-- Text under study follows --

# BBB curing time



## bubba jake (May 8, 2014)

I was reading different BBB recipes and the curing times were around 10-12 days. I read that you can cure meat with a method of measuring the thickest part of the meat, divide by 2 then divide that by 0.25 and that will give the days to cure.  example:(2 inch thick divide by 2 =1 divide by 0.25 = 4 days to cure.)  Can this be done with BBB and then be cold smoked?


----------



## daveomak (May 8, 2014)

bubba jake said:


> I was reading different BBB recipes and the curing times were around 10-12 days. I read that you can cure meat with a method of measuring the thickest part of the meat, divide by 2 then divide that by 0.25 and that will give the days to cure.  example:(2 inch thick divide by 2 =1 divide by 0.25 = 4 days to cure.)  Can this be done with BBB and then be cold smoked?




NO......  The internet has many sites that provide incorrect information.....

When curing any meats, equilibrium is part of the equation........   
Cure #1, sodium nitrite, is 62,500 Ppm nitrite.......
When you add it to the surface of the meat, the center of the meat has no nitrite......
Over time equilibrium moves the nitrite toward the center of the cut of meat....  
Once the nitrite gets to the center, the center may only be 5 Ppm nitrite while the outside 1/2" or so of the cut may be 5,000 Ppm.....  
Waiting for equilibrium to happen is the most important part of curing......  

This cut of meat is partially cured....   Was not long enough in the cure/brine.....  












Partially Cured Meat.jpg



__ daveomak
__ May 8, 2014






Even after the initial curing period, I recommend rinsing and drying the meat......   place in the refer for a couple more days for equilibrium to continue .....   You want all the additives to co-mingle and be evenly distributed throughout the meat.....    

That the point of the exercise....  

Dave


----------



## atomicsmoke (May 8, 2014)

bubba jake said:


> divide by 2 then divide that by 0.25 and that will give the days to cure.



Hmmm...that's multiplying by 2.


----------



## Bearcarver (May 8, 2014)

bubba jake said:


> I was reading different BBB recipes and the curing times were around 10-12 days. I read that you can cure meat with a method of measuring the thickest part of the meat, divide by 2 then divide that by 0.25 and that will give the days to cure.  example:(2 inch thick divide by 2 =1 divide by 0.25 = 4 days to cure.)  Can this be done with BBB and then be cold smoked?


My method is one learned on this forum 4 1/2 years ago:

2 days per inch of total thickness, plus 2 days for safety  =  equals absolute minimum curing time.

Then I like to add 2 or 3 days, depending on which day suits my smoking best.

You can't over cure, but you can under cure.

So with this method for 2" thick:

2 X 2 = 4   +  2  = absolute minimum of 6 days in cure.

Then I would add 2 or 3 days to that, giving me 8 or 9 days in cure.

Then I would give it a salt-fry test, by slicing a piece from the middle & a piece from an end.

Before frying I would check that the cure got all the way to center (pink color thru out the cut side).

Then I would fry the pieces, and taste for saltiness.

Then I would put the cured meat in fridge for a minimum of over night, up to a couple days before smoking.

I have never had anything too salty, when dry curing with Tender Quick, but I had one too salty when I used Hi Mt BBB cure & Seasoning.

-- Text under study concluded --
-- Available data follows --

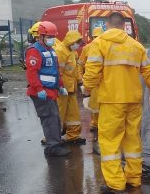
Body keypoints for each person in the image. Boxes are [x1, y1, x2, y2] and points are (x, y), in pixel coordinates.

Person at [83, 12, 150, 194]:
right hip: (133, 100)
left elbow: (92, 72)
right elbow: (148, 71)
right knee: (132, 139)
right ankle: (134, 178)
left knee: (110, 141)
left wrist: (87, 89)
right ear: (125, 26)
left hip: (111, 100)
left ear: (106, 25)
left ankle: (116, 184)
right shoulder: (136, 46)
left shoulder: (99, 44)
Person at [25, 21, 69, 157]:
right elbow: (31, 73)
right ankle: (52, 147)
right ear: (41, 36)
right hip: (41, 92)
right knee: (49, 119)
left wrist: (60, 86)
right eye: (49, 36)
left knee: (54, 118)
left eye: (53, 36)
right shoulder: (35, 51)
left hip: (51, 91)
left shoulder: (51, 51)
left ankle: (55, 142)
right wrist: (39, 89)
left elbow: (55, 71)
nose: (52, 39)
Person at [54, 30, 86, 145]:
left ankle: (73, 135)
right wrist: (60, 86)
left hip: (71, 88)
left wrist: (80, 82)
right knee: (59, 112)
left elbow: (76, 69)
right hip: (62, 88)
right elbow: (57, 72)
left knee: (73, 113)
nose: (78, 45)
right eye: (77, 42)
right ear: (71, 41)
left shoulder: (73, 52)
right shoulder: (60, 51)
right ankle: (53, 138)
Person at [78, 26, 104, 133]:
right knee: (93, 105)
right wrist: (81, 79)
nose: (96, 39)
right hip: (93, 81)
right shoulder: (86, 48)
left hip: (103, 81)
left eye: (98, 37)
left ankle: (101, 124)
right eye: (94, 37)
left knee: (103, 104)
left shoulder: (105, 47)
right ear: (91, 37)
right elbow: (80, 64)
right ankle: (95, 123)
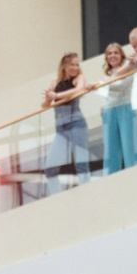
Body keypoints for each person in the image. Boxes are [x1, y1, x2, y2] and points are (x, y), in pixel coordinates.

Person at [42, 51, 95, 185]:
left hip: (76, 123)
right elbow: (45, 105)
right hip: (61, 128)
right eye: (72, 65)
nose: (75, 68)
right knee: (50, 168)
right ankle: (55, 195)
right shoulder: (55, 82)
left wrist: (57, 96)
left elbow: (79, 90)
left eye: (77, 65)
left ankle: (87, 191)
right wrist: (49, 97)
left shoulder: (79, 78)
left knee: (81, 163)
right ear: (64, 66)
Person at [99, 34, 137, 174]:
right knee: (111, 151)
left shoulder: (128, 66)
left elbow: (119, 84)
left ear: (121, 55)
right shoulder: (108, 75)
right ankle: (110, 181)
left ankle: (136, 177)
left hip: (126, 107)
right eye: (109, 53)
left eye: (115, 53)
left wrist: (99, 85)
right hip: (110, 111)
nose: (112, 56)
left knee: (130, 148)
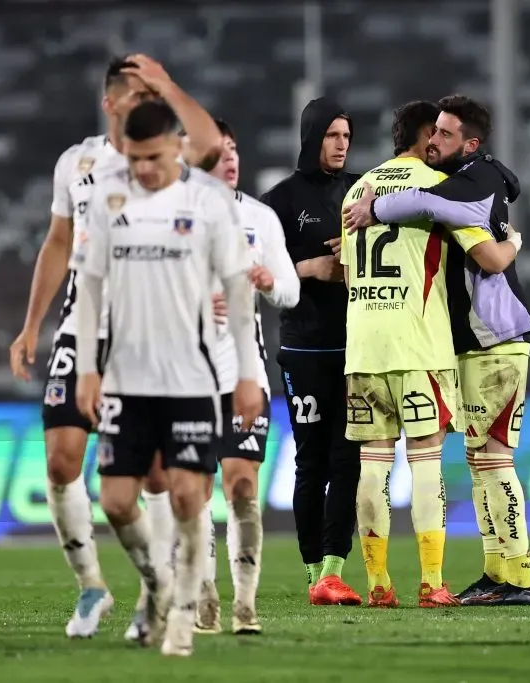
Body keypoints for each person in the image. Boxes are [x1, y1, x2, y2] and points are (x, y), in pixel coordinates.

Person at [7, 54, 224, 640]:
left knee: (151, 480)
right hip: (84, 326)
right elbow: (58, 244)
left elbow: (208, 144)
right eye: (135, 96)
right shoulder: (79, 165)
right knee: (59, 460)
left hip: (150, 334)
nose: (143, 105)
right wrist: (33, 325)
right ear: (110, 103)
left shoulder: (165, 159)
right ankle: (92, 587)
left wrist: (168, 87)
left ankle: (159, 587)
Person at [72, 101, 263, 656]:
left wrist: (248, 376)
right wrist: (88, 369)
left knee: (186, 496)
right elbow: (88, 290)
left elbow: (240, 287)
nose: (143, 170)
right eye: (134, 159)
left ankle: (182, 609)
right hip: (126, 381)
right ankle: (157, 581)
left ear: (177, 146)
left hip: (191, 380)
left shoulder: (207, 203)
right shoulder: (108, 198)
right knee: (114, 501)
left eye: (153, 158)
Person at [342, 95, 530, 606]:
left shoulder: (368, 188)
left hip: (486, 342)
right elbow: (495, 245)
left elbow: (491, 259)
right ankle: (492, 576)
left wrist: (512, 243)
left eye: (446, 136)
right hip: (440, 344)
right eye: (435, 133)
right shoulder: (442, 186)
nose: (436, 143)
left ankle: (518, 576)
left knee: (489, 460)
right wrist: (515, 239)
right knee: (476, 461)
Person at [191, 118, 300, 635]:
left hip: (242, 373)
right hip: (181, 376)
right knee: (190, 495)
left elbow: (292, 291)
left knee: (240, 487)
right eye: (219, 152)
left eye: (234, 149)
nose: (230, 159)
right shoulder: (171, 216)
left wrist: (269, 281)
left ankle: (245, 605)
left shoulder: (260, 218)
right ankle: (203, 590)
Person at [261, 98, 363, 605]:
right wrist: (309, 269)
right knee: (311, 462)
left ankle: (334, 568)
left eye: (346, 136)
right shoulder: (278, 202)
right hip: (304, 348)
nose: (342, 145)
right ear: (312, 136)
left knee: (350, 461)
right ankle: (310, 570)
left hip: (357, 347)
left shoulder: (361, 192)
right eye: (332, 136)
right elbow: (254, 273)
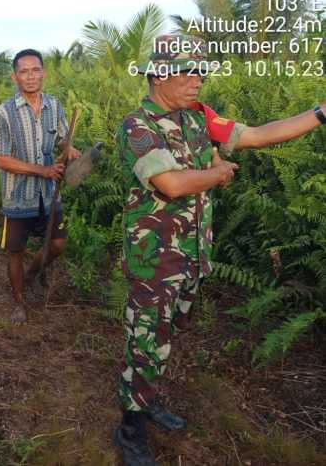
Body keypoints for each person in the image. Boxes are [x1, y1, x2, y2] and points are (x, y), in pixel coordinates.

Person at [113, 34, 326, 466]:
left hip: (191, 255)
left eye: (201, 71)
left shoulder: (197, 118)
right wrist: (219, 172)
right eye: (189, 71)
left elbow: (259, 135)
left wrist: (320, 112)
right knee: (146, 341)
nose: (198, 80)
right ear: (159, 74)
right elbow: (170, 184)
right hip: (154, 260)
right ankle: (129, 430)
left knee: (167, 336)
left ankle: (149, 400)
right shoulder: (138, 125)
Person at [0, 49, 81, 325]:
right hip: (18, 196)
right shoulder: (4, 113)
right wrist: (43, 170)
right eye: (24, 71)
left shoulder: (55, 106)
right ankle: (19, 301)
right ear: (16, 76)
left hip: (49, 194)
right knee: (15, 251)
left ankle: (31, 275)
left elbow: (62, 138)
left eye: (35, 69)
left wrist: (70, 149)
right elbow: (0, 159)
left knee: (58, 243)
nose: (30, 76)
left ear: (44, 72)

-- Available data concluded --

== Exercise instructions ==
Output, word for word, the passage of the BBB curing thread starting at "Before frying I" and ending at "taste for saltiness.". Please rely only on the BBB curing thread and nothing else.

== Answer section ==
Before frying I would check that the cure got all the way to center (pink color thru out the cut side).

Then I would fry the pieces, and taste for saltiness.